Ché anche le newsletter hanno bisogno di una vacanza ogni tanto.
{Nel frattempo sto scrivendo un libro. Non so ancora quando uscirà, ma magari al rientro dalle ferie ti racconto qualcosa di più.}
Intanto grazie per avere frequentato, apprezzato e condiviso questa newsletter lungo tutti questi mesi. Spero che anche questa puntata ti piaccia.
Stammi bene, eh!
Noi ci risentiamo a settembre. 👋
La patata della fortuna
Hai già sentito parlare della patata della fortuna? No?
Eppure, la potato of luck è stata il quarto post più popolare di tutto Facebook nel mese di giugno.

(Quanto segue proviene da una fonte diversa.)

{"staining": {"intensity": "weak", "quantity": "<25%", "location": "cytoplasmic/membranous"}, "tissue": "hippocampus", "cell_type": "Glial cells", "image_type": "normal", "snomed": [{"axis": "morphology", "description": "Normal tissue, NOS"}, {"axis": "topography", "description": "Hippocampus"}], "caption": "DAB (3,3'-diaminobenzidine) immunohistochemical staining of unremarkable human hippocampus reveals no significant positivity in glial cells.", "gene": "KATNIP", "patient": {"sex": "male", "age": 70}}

In poche settimane, l’immagine JPEG raffigurante un tubero dorato ha raccolto oltre 2 milioni di like e 187mila condivisioni.
La foto è stata anche commentata da più di 150mila persone; la maggior parte dei commenti recita, semplicemente, “Amen”.
A pubblicare la patata della fortuna è stata All You Can Eat, una pagina che distribuisce tristissimi meme a tema cibo, e che cerca di vendere ai suoi follower altrettanto tristi gadget culinari su Amazon.
Tra questi ci sono uno stampo per ghiaccio a forma di bomba a mano e dei bicchieri per shot a forma di orinatoio.
Chissà se la pagina in questione, grazie al successo planetario della sua potato of luck, sia riuscita a racimolare qualche spicciolo. Chissà.
È una questione di qualità
No, non ce l’ho con la patata della fortuna, né con All You Can Eat, e in fondo nemmeno con Facebook (RIP).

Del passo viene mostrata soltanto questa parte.